* Exercise objective: Return every line of text from the data below word for word, and leave the pictures out of your answer.

* Input for this task:
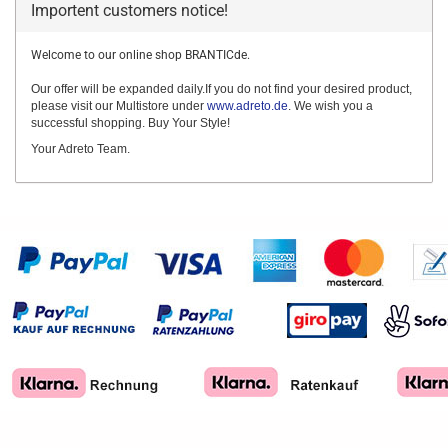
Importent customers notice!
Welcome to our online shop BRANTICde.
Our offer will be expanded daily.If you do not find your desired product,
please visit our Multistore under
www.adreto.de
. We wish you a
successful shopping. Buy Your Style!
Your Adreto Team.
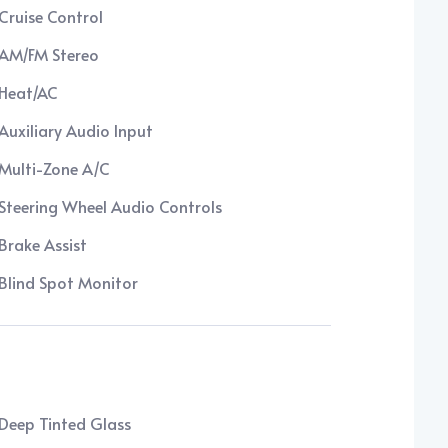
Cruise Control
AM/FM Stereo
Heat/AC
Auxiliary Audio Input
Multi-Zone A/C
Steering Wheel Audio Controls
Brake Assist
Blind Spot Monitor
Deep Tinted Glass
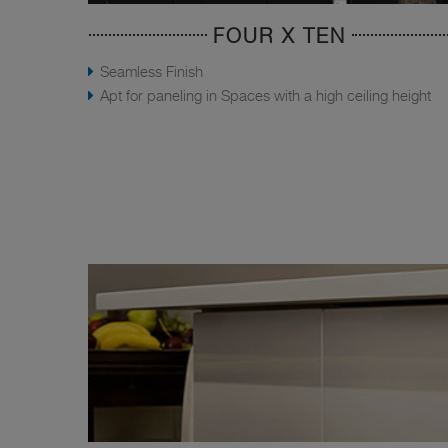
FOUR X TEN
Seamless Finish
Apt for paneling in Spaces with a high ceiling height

* Exercise response:
Importent customers notice!
Welcome to our online shop BRANTICde.
Our offer will be expanded daily.If you do not find your desired product,
please visit our Multistore under
www.adreto.de
. We wish you a
successful shopping. Buy Your Style!
Your Adreto Team.
Cruise Control
AM/FM Stereo
Heat/AC
Auxiliary Audio Input
Multi-Zone A/C
Steering Wheel Audio Controls
Brake Assist
Blind Spot Monitor
Deep Tinted Glass
FOUR X TEN
Seamless Finish
Apt for paneling in Spaces with a high ceiling height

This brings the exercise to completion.